Teknoloji mi? Günlerdir elektrik yok, baz istasyonu yok, sinyal yok, internet yok 🙂 Aslında bunların hiç birisi umurunuzda da değil, tek derdiniz önceden çalışıp koordinatlarını bulduğunuz vahalara ulaşmak. Evet vaha; hani filmlerde gördüğümüz çölün ortasında onlarca palmiye ile süslü su kaynakları. Çünkü 40 derece sıcaklıkta yaşamak için suya ihtiyacınız var!

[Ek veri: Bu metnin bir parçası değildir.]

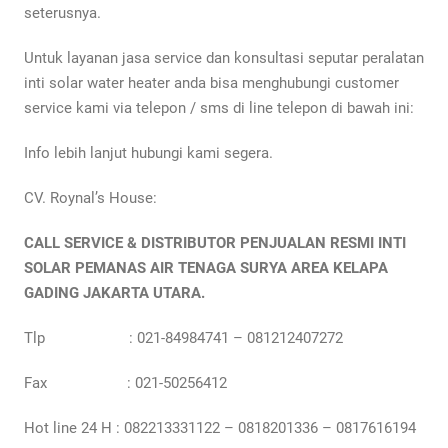
seterusnya.
Untuk layanan jasa service dan konsultasi seputar peralatan
inti solar water heater anda bisa menghubungi customer
service kami via telepon / sms di line telepon di bawah ini:
Info lebih lanjut hubungi kami segera.
CV. Roynal’s House:
CALL SERVICE & DISTRIBUTOR PENJUALAN RESMI INTI
SOLAR PEMANAS AIR TENAGA SURYA AREA KELAPA
GADING JAKARTA UTARA.
Tlp : 021-84984741 – 081212407272
Fax : 021-50256412
Hot line 24 H : 082213331122 – 0818201336 – 0817616194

Afrika’da bulunduğumuz zaman telefonlarda offline harita özellikleri de yoktu. Gerçi yol ve yerleşim yeri olmadığı için GPS’ten tek görebildiğiniz Afrika ortasında bir yerde olduğunuz. Gidebileceğiniz en yakın köy yine koordinatlarını bildiğiniz ama GPS’ten baktığınızda kocaman bir boşluk üzerinde sadece iki nokta görebileceğiniz bir yerde. Noktalardan biri siz, diğeri ise köy 🙂 Artık güney, kuzey, doğu ve batı yönünüze bakarak o ikinci noktaya ulaşacaksınız. Direk ulaşmaya çalışmayın! Suya ihtiyacınız var, onun için vahaları da planın içine almanız gerekiyor. Yolu çok uzatamazsınız da çünkü benzin ve yiyecek sınırlı. Önce Güney batı yönünde yaklaşık 200km gidip tam güneye dönerek Turkana gölüne kadar süreceksiniz, sonra güney doğu yönünde Nord Horr köyüne ulaşana kadar devam edeceksiniz. Tabii akşamları yatacak güvenli bir yer de bulmanız gerekiyor. Etrafınızda farklı kabilelerin yaşadığı küçük köylerin de olduğunu, mola verdiğiniz yerlerde ellerinde mızrakları ve okları ile gelip yanınıza oturduğunu, geceleri çadırın etrafında dolanıp konuştuklarını da hayalinize eklemeyi unutmayın… 🙂

Artık bu fotoğraftaki durumumuzu hayal ettiğinizi düşünerek tam olarak o anı anlatıyorum; yerde nereye gittiğini bilmediğiniz araç izlerini takip ediyorduk, çünkü “eğer buradan araç geçmişse doğru yoldayız…” diye düşünüyorduk. Hani biz günlerdir hiç geçen araç görmedik ama olsun bir güven işte insanın içini ısıtıyor 🙂 Sonra bir an geliyor, hiç bir sebep ve işaret yokken araç çizgileri ikiye ayrılıyor. “Ha s… şimdi ne b.. yiyeceğiz” diye geleneksel küfürümüzü ettikten sonra ileri çizgilere bakıp tartışmaya başlıyoruz. “Şimdi durduk yere neden ayrıldı ki bunlar, dümdüz çöl işte!” diye isyanımız devam ediyor. Çizgilere bakıyoruz ufukta iyice birbirinden uzaklaşarak devam ediyor.

Ne yalan söyleyim hangi yöne devam ettiğimizi hatırlamıyorum ama sanırım doğru yönmüş ki gideceğimiz yere günler sonra ulaştık. Kim bilir belki öbür yönde farklı maceralar bizi bekliyordu ya da daha kısaydı.